Ten years on from being called up to the Down squad, McVeigh received another call from Pete McGrath. This time the former Down boss asked him to join the Ireland panel as they prepared for a trip Down Under to face a wounded Australian side.
“The previous year in ’04 I was disappointed that I didn’t make the squad, but Stephen Cluxton ended up getting Ireland’s Player of the Series, so it was probably a decision that Pete (McGrath) and Larry Tomkins and the lads made that it was justified.
“In ’04, Australia sent a team over that Ireland beat easily over the couple of matches. Australia being Australia, it hurt them, and they put out what they called their All-Star team when we went out in ’05. It became nasty but it was highly enjoyable, it was a long way to go for two games of football.
“It was very enjoyable; we were away for 17 days in total, so you were looked after like a professional for 17 days. At the end of the day, you play sport to win, and we didn’t win so it was disappointing and the manner of the loss over there was disappointing.
“From my own personal perspective, the first game, I didn’t play well in it at all. I always look back to see the mistakes that I made so if you were to play that one again, I would probably have done stuff a whole pile different.
“But the Australians were just fierce animals over the course of those two games. It was really enjoyable though, there was great camaraderie and a great bunch of lads that you were with, so it was great.”
It was an era of Railway Cups and International Rules. An era of man-on-man football without sweeper systems or defensive tactics. A simpler era. A better era, he says.

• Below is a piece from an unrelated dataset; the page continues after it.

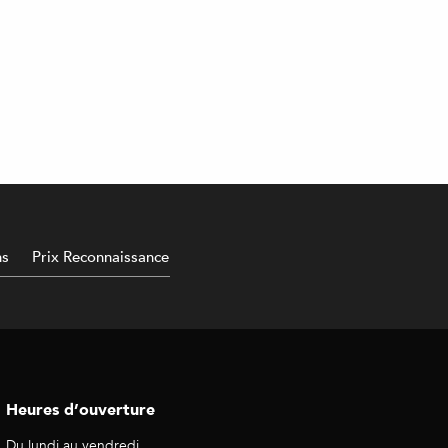
ns
Prix Reconnaissance
Heures d’ouverture
Du lundi au vendredi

“You didn’t know any different because that’s the way football, from an early age, that’s the way you played football. There were no sweepers or playing an extra man, maybe a team would have played a third midfielder but there was no such thing as sweepers.
“You definitely would have designated a defender to pick a forward up, but you wouldn’t have been playing a wing half forward in defence or anything like that. You had six defenders, and they were given a job.
“At that stage there was some top-class forwards. You had Peter and Mugsy, Oisin (McConville), Diarmaid Marsden was another top-class player, Tony Boyle and Michael Hegarty from Donegal, Ronan Carolan Cavan, Pádraic Joyce (Galway).
“You always judged yourself against them players and if you kept a clean sheet, you felt like you had a brilliant game. You came off, regardless if you won or lost, feeling that you achieved something. Looking back, they were some of Ireland’s best players at that stage.
“I retired in ’08 and I’m happy that I played in that era. It’s hard now because to me, it’s got too tactical, and your best players aren’t really allowed to perform now.
“Take Clifford, he’s an outstanding footballer so it’ll not matter what you do, he’s going to have a say, but there’s other marque players out there at the minute and they’re nullified in games, they’re not allowed to play.
“It’s very tactical whereas goick to the 90s, it was more open. Was it any better? I would say it probably was. Maybe that’s just me being biased but to me there were better scores and better team play because it was more open, that’s only my opinion.”